**EXTRAIT FOURNI:**

------------------------------------

Vu la procédure suivante :
Procédure contentieuse antérieure :
Mme C... F..., agissant en son nom propre et en qualité de représentante légale de E... G... A... et de D... G... A..., ses filles mineures, a, dans le dernier état de ses écritures, demandé au tribunal administratif de Nantes, tout d'abord, d'annuler la décision du 17 août 2022 par laquelle la commission de recours contre les décisions de refus de visa d'entrée en France a rejeté le recours dirigé contre la décision de l'ambassade de France en Guinée et en Sierra Leone refusant de délivrer à D... G... A... un visa d'entrée et de long séjour au titre de la réunification familiale, ensuite, d'enjoindre au ministre de l'intérieur et des outre-mer de faire délivrer le visa sollicité dans un délai de quinze jours à compter de la notification du jugement à intervenir sous astreinte de 100 euros par jour de retard ou, à défaut, de faire procéder au réexamen de la demande dans les mêmes conditions de délai, enfin, de mettre à la charge de l'Etat le versement à son conseil d'une somme de 1800 euros en application des dispositions combinées de l'article L. 761-1 du code de justice administrative et de l'article 37 de la loi du 10 juillet 1991, sous réserve qu'elle renonce au bénéfice de la part contributive de l'Etat au titre de l'aide juridictionnelle.
Par un jugement n° 2209275 du 30 mai 2023, le tribunal administratif de Nantes a rejeté la demande.
Procédure devant la cour :
Par une requête et un mémoire complémentaire, enregistrés les 28 septembre et 8 novembre 2023, Mme Camara, agissant en son nom propre et en qualité de représentante légale de E... G... A... et de D... G... A..., représentée par Me Poulard, demande à la cour :
1°) d'annuler ce jugement du 30 mai 2023 du tribunal administratif de Nantes ;
2°) d'annuler la décision la décision du 17 août 2022 par laquelle la commission de recours contre les décisions de refus de visa d'entrée en France a rejeté le recours dirigé contre la décision de l'ambassade de France en Guinée et en Sierra Leone refusant de délivrer à D... G... A... un visa d'entrée et de long séjour au titre de la réunification familiale ;
3°) d'enjoindre au ministre de l'intérieur de lui délivrer le visa sollicité dans un délai de quinze jours à compter de la notification de l'arrêt à intervenir sous astreinte de 100 euros par jour de retard ou, à défaut, de faire procéder au réexamen de la demande dans les mêmes conditions de délai ;
4°) de mettre à la charge de l'Etat une somme de 1200 euros en application de l'article L. 761-1 du code de justice administrative.

------------------------------------

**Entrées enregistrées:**

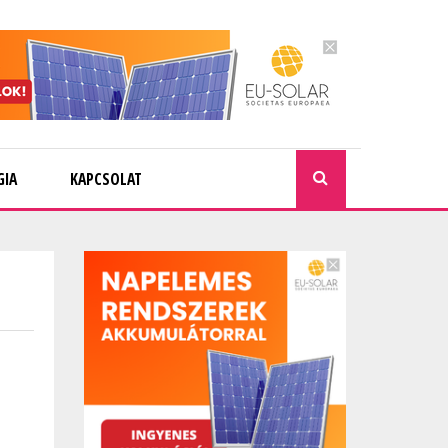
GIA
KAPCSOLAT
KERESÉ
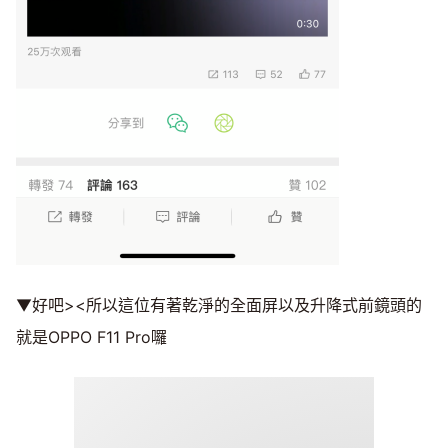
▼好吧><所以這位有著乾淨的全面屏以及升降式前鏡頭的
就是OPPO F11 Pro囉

------------------------------------

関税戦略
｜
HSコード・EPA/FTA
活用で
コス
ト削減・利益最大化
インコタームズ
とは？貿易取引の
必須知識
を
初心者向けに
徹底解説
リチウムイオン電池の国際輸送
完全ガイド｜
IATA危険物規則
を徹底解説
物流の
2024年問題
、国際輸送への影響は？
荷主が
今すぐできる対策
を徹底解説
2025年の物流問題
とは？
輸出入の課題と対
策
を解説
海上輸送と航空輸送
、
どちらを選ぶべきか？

------------------------------------

Rédigez la suite de la décision de justice relative au refus de visa de réunification familiale, en reprenant juste après sa dernière phrase.

**RÉSULTAT PRODUIT:**
Elle soutient que :
- la décision explicite contestée, intervenue le 22 août 2022 à la suite d'une demande de communication des motifs, soit postérieurement au délai d'un mois prescrit par l'article 211-6 du code des relations entre le public et l'administration méconnait cet article ; cette circonstance révèle, en outre, qu'elle est entachée d'un défaut d'examen précis et approfondi de la situation individuelle de sa fille D... G... A... ;
- elle méconnaît les dispositions de l'article L. 561-2 du code de l'entrée et du séjour des étrangers et du droit d'asile dès lors que la demandeuse a droit à la procédure de réunification familiale ;
- elle méconnaît les stipulations de l'article 8 de la convention européenne de sauvegarde des droits de l'homme et des libertés fondamentales ainsi que celles du premier paragraphe de l'article 3 de la convention internationale relative aux droits de l'enfant.
Par un mémoire en défense, enregistré le 17 octobre 2023, le ministre de l'intérieur et des outre-mer conclut au rejet de la requête.
Il fait valoir qu'aucun des moyens soulevés par Mme Camara n'est fondé.
Mme Camara a été admise au bénéfice de l'aide juridictionnelle totale par une décision du 9 octobre 2023.
Vu les autres pièces du dossier.
Vu :
- le code civil ;
- le code de l'entrée et du séjour des étrangers et du droit d'asile ;
- la loi n° 91-647 du 10 juillet 1991 ;
- le code de justice administrative.
Le président de la formation de jugement a dispensé la rapporteure publique, sur sa proposition, de prononcer des conclusions à l'audience.
Les parties ont été régulièrement averties du jour de l'audience.
Le rapport de M. Coiffet a été entendu au cours de l'audience publique.
Considérant ce qui suit :
1. Mme Camara, ressortissante guinéenne, réside régulièrement en France sous couvert d'une carte de résidente en qualité de mère de E... G... A..., née le 26 octobre 2015, laquelle s'est vu reconnaître la qualité de réfugiée par une décision de l'Office français de protection des réfugiés et apatrides du 26 juin 2018. Mme Camara a demandé à l'autorité consulaire française à Conakry de délivrer un visa de long séjour à D... G... A..., sa fille aînée et sœur de la jeune E..., au titre de la réunification familiale. Cette autorité a rejeté sa demande. Par une décision du 17 août 2022, la commission de recours contre les décisions de refus de visa d'entrée en France a rejeté le recours formé à l'encontre de la décision consulaire.
2. Mme Camara a, le 15 juillet 2022, saisi le tribunal administratif de Nantes d'une demande qui a été regardée comme tendant, d'une part, à l'annulation de la décision du 17 août 2022 de la commission de recours contre les décisions de refus de visa d'entrée et de long séjour et, d'autre part, à ce qu'il soit enjoint au ministre de l'intérieur de lui délivrer le visa sollicité dans un délai de quinze jours, sous astreinte. Par un jugement du 30 mai 2023, cette juridiction a rejeté sa demande. Mme Camara relève appel de ce jugement.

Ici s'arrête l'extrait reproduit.